Canadian Family Physicians Have Positive Attitude About Chiropractic According to Survey in North Huntingdon
An advanced publication of a research survey released by Research Square on February 18, 2021, shows that Canadian family physicians have an overall positive view of chiropractic and often refer patients to chiropractors for care. The study was conducted by researchers at McMaster University, a public research university in Hamilton, Ontario, Canada.
The study begins by noting that one in eight Canadians report seeing a chiropractor in the past year. Most of those people seek chiropractic care for help with lower back and neck pain. This high rate of chiropractic usage is in spite of the fact that the medical and chiropractic professions have not always had the best professional relations. The study reports that, as late as 1972, the Canadian Medical Association reaffirmed their policy that medical physicians may not make referrals to chiropractors. This was similar to the American Medical Association’s 1983 policy which held that it was unethical for medical doctors to associate with chiropractors.
In this study, a 50-item survey was randomly sent to 2,429 Canadian family physicians which included a “chiropractic attitude questionnaire” (CAQ). Of that total number of doctors, 162 responded, representing 7% of those that the survey was sent to. This survey was similar to one conducted in Canada in 2010.
Since this study was designed to gather the general impressions Canadian family physicians had about chiropractic, the researchers also looked at how familiar the medical doctors were with chiropractic.

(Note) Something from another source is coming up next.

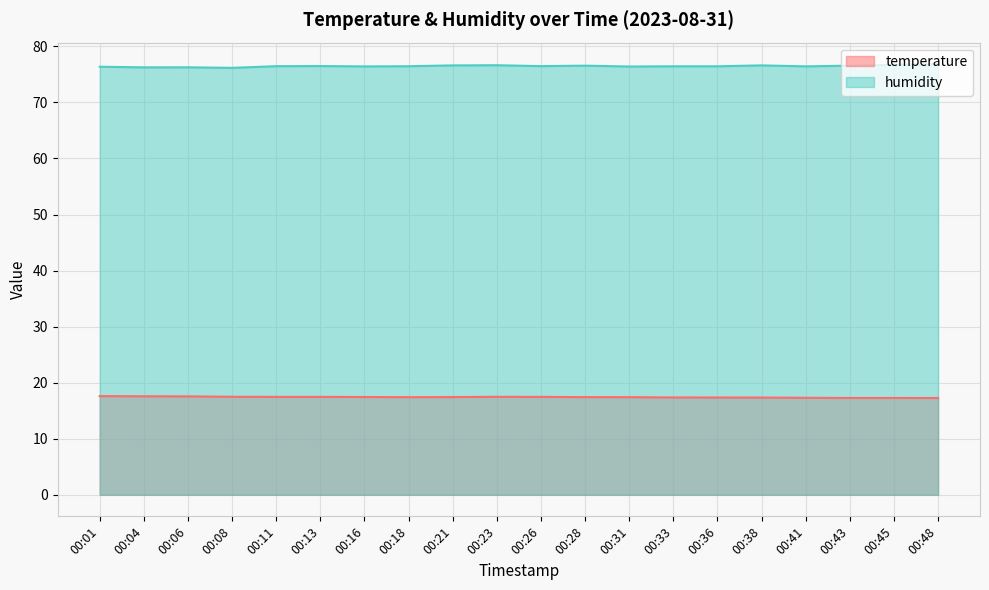

What is the difference between the highest and lowest values at 00:13?

59.0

When the medical physicians were asked where they get their information on chiropractic, the study showed that 32% relied on patient feedback, 41% had a relationship with a chiropractor, 41% stated that they used scientific journals, 30% had personally received chiropractic care, 18% got their chiropractic information from the media, 13% said they learned about chiropractic in medical school.
The study pointed out that many patients who see both a chiropractor and a medical physician do not share with their MD that they are also seeing a chiropractor. The results of the study showed that 72% of Canadian family physicians have referred patients for chiropractic care. According to the study, most referrals are because of a patient request or a lack of response to medical care.
The results of the survey showed that 48% of the MDs who responded to the survey held a positive impression of chiropractic, with 27% having some level of uncertainty and 25% holding negative views. The survey also revealed that only 13% of the MDs worked in a multidisciplinary environment where chiropractic care was offered alongside the medical care. Similarly, 15% felt that chiropractic care should be included in multidisciplinary healthcare centers, and 25% said that chiropractic should be available in hospitals.
When asked if the cost of paying for chiropractic care should be covered by government programs, 35% agreed that chiropractic coverage should be included, while 33% were unsure, and 27% did not think chiropractic should be covered.
The overall conclusion of the study is that Canadian family physicians have an overall favorable impression of the chiropractic profession. In their discussion the authors wrote, “Our survey of Canadian family physicians found that most report favorable perceptions of chiropractic, including the belief that chiropractic care is effective for some musculoskeletal complaints, provides a useful complement to conventional medicine, and can reduce family practitioner workload.”